Is this expected? There’s nothing in the logs revealing any problems, and cpu memory look fine. What could be the problem?
Gentle bump. We’ve upgraded to 4 cores, and 16GB ram, and 1TB of AWS’ EBS disk. (no throttling when you provision >= 1TB), but we’re still getting the timeout on pings (when we’re at high load) and thus kubernetes shutting down Influx.
It looks like the issue is too many concurrent reads, writes, and compactions, which causes memory to spike, which causes /ping to timeout, and k8 to kill the instance.

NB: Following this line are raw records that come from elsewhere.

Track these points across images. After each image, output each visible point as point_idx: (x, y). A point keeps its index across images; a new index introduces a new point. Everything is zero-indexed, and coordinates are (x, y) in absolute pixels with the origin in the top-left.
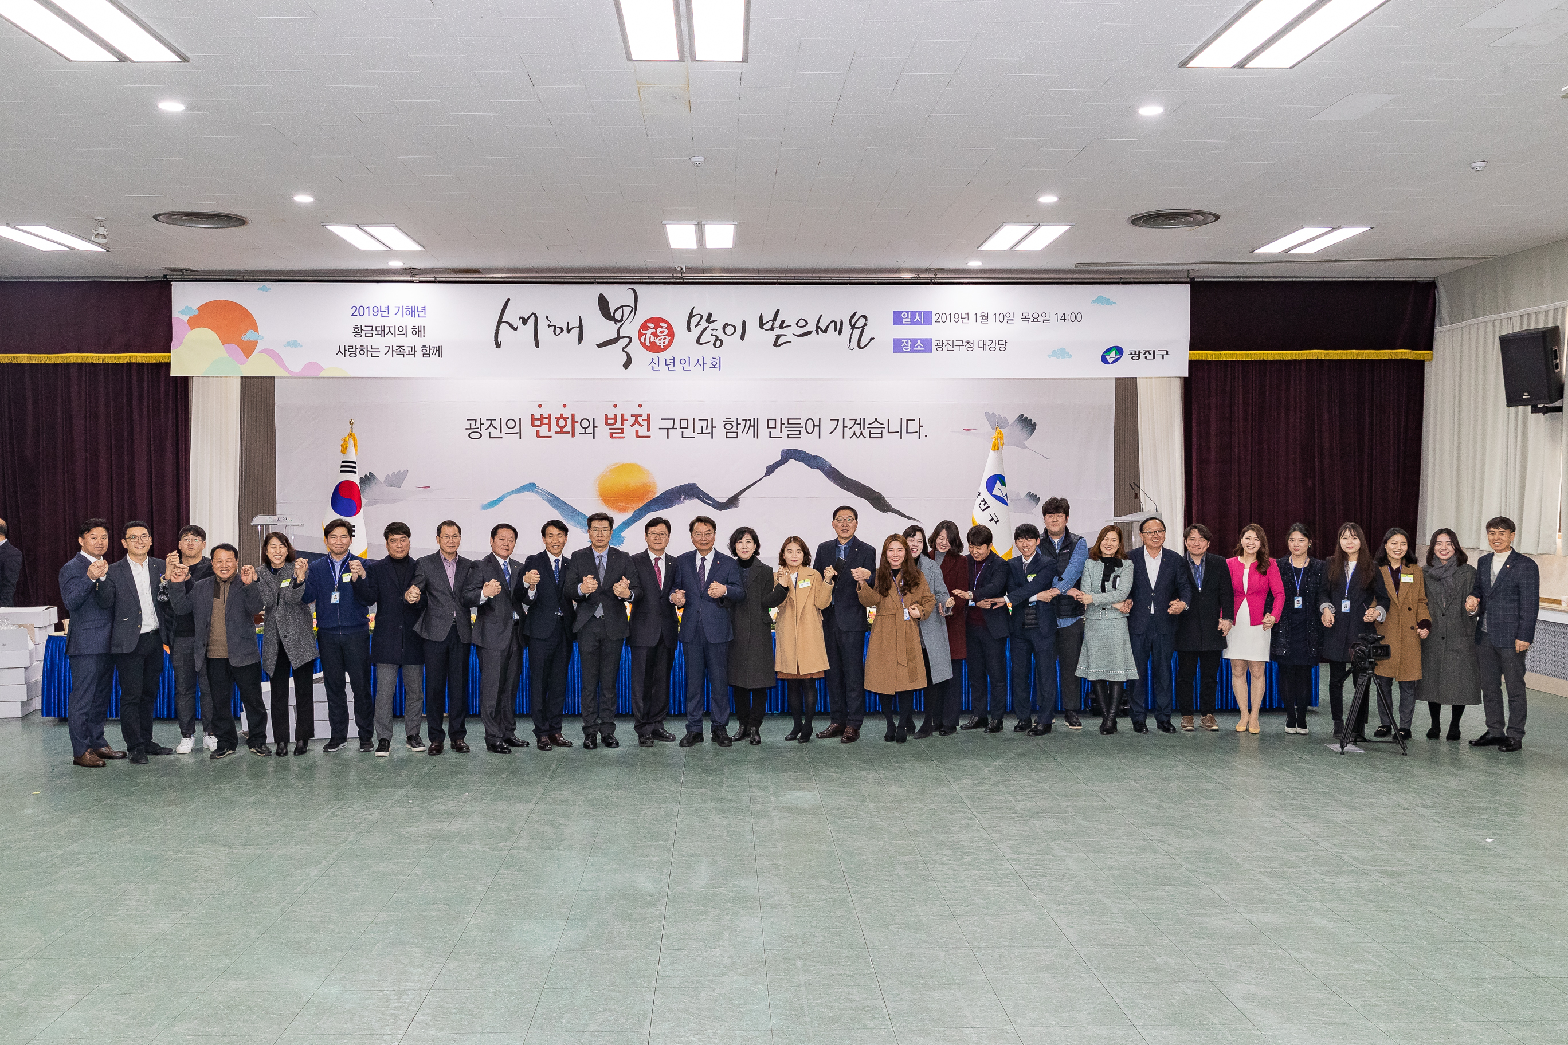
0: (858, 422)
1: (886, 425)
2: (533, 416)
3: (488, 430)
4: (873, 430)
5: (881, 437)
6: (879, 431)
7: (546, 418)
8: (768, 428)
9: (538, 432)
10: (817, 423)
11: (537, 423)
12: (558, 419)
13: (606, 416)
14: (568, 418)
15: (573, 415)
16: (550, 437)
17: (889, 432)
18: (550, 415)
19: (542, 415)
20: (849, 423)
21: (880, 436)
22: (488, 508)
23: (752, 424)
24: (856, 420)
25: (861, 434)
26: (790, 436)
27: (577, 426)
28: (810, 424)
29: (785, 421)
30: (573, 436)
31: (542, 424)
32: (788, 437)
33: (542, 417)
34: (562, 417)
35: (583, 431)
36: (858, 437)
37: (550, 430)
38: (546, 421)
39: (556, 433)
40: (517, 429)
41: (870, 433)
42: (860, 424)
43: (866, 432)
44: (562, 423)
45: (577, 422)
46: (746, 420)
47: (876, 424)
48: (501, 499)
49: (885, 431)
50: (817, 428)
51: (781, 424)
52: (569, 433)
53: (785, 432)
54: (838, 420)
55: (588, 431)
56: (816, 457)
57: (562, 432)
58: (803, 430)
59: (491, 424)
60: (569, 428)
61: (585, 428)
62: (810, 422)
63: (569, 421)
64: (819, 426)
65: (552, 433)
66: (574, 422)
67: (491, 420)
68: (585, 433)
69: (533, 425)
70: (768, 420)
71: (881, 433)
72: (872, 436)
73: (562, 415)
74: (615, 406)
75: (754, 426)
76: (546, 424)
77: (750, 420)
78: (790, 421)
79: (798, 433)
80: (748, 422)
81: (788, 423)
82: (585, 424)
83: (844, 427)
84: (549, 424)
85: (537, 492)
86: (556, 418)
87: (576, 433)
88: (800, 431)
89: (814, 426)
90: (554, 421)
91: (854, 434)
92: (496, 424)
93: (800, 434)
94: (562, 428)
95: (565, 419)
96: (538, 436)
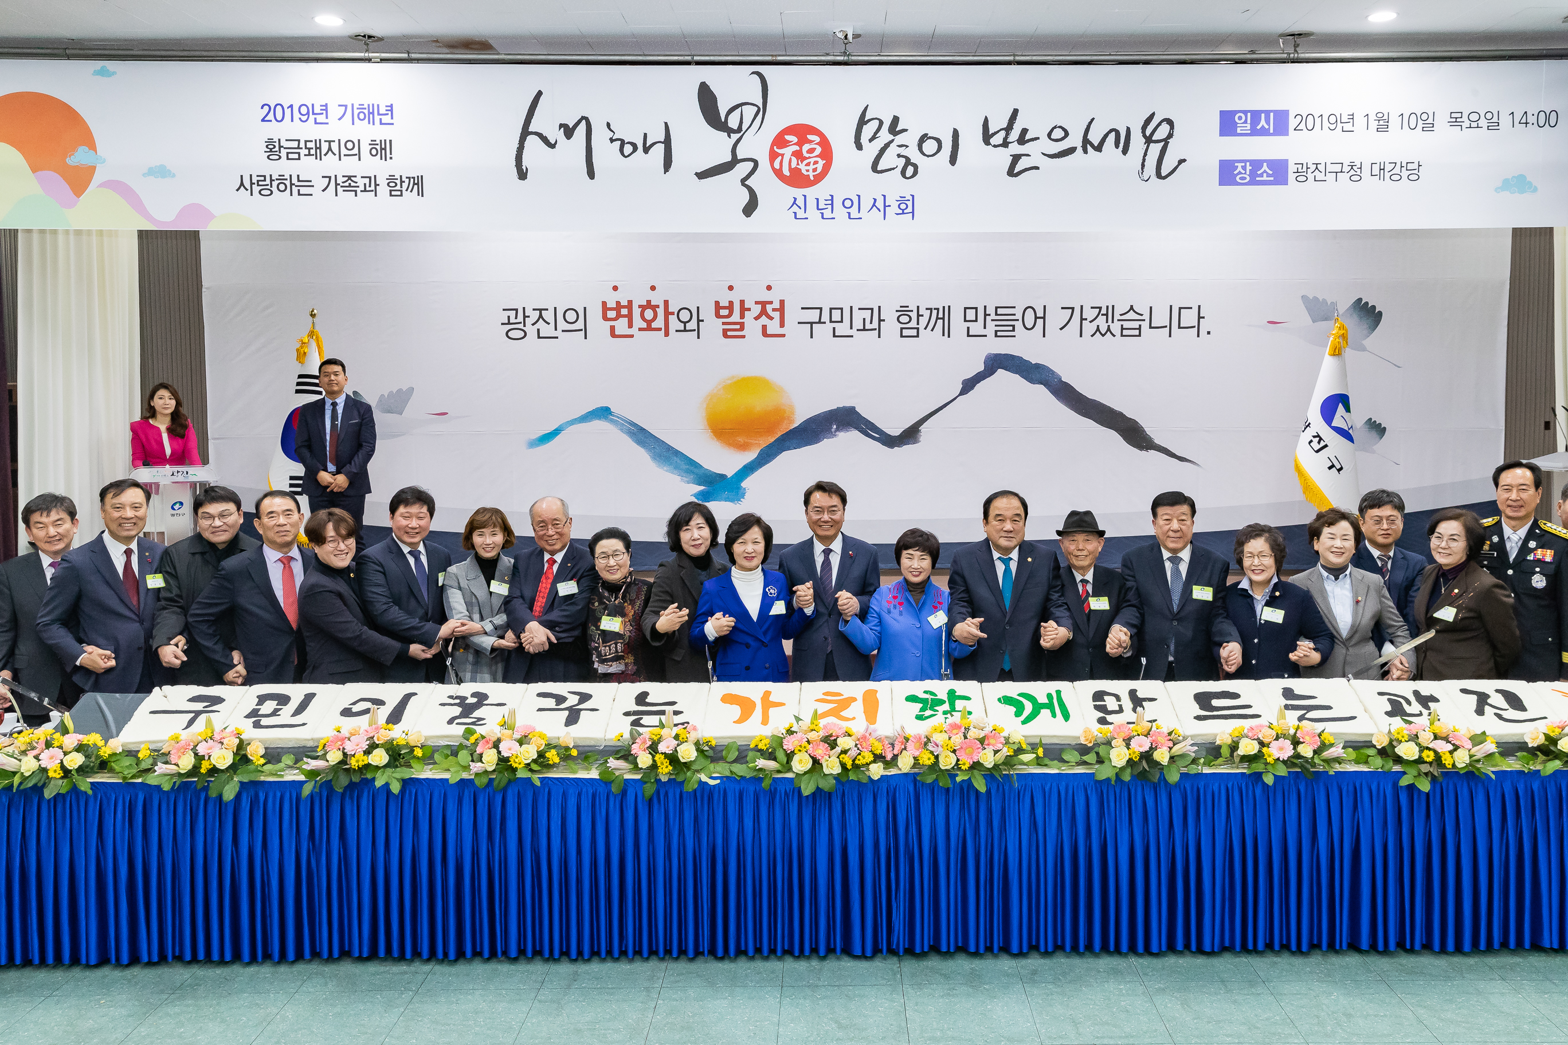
0: (1104, 311)
1: (1146, 317)
2: (604, 304)
3: (537, 326)
4: (1126, 325)
5: (1140, 335)
6: (1136, 325)
7: (624, 307)
8: (965, 321)
9: (612, 328)
10: (1040, 314)
11: (612, 314)
12: (643, 308)
13: (717, 303)
14: (658, 306)
15: (666, 302)
16: (632, 336)
17: (1151, 327)
18: (630, 302)
19: (618, 303)
20: (1090, 314)
21: (1137, 332)
22: (538, 445)
23: (941, 315)
24: (1100, 308)
25: (1109, 329)
26: (999, 334)
27: (672, 319)
28: (1030, 316)
29: (991, 310)
30: (667, 334)
31: (619, 316)
32: (996, 336)
33: (619, 306)
34: (649, 305)
35: (681, 327)
36: (1103, 335)
37: (630, 326)
38: (624, 311)
39: (640, 329)
40: (580, 325)
41: (1122, 329)
42: (1107, 315)
43: (1116, 328)
44: (649, 314)
45: (673, 313)
46: (931, 309)
47: (1131, 315)
48: (556, 432)
49: (1145, 325)
50: (1040, 322)
51: (986, 315)
52: (660, 329)
53: (991, 327)
54: (1073, 309)
55: (689, 326)
56: (1038, 366)
57: (649, 328)
58: (1019, 325)
59: (541, 316)
60: (659, 323)
61: (685, 323)
62: (1030, 313)
63: (661, 311)
64: (1044, 318)
65: (634, 331)
66: (667, 313)
67: (540, 310)
68: (685, 330)
69: (605, 318)
70: (966, 309)
71: (1140, 329)
72: (1125, 332)
73: (649, 302)
74: (731, 288)
75: (943, 319)
76: (624, 316)
77: (938, 309)
78: (1000, 311)
79: (1011, 328)
80: (935, 312)
81: (996, 314)
82: (685, 316)
83: (1082, 319)
84: (630, 317)
85: (612, 421)
86: (640, 306)
87: (672, 330)
88: (1013, 326)
89: (1036, 318)
90: (636, 312)
91: (1098, 329)
92: (548, 316)
93: (1013, 330)
94: (649, 323)
95: (654, 308)
96: (613, 334)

Setting INFLUXDB_DATA_COMPACT_THROUGHPUT and INFLUXDB_DATA_COMPACT_THROUGHPUT_BURST to 5 works well for AWS EBS disk
and setting INFLUXDB_HTTP_MAX_CONCURRENT_WRITE_LIMIT to 3 has also helped our backfill jobs.
But there’s seemingly no way to queue READS, because setting INFLUXDB_COORDINATOR_MAX_CONCURRENT_QUERIES will return an error to the client… this is fine, but I was hoping we could queue inside Influx.